(Collection entries)
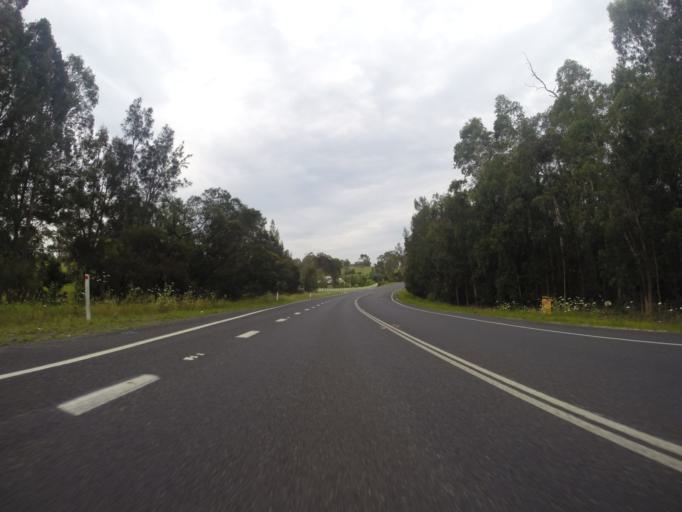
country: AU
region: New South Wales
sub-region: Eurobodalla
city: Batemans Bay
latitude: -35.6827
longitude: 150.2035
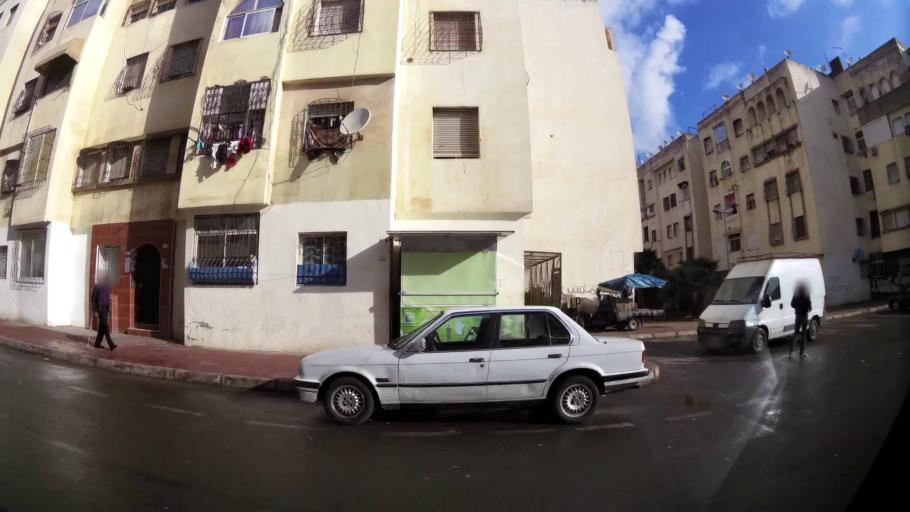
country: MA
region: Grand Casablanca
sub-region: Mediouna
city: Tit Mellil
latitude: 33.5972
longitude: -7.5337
---
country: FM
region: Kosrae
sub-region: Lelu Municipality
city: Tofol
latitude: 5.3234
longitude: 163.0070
--
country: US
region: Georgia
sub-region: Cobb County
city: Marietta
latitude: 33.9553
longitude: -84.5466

* **YOUR TASK**
In the listing, rewrite the lines from the one containing "sub-region: Eurobodalla" through the one containing "longitude: -7.5337", inclusive, changing "city" to "town" and leaving everything else as it is. Give only those lines, without the pictures.

* **SOLUTION BELOW**
sub-region: Eurobodalla
town: Batemans Bay
latitude: -35.6827
longitude: 150.2035
country: MA
region: Grand Casablanca
sub-region: Mediouna
town: Tit Mellil
latitude: 33.5972
longitude: -7.5337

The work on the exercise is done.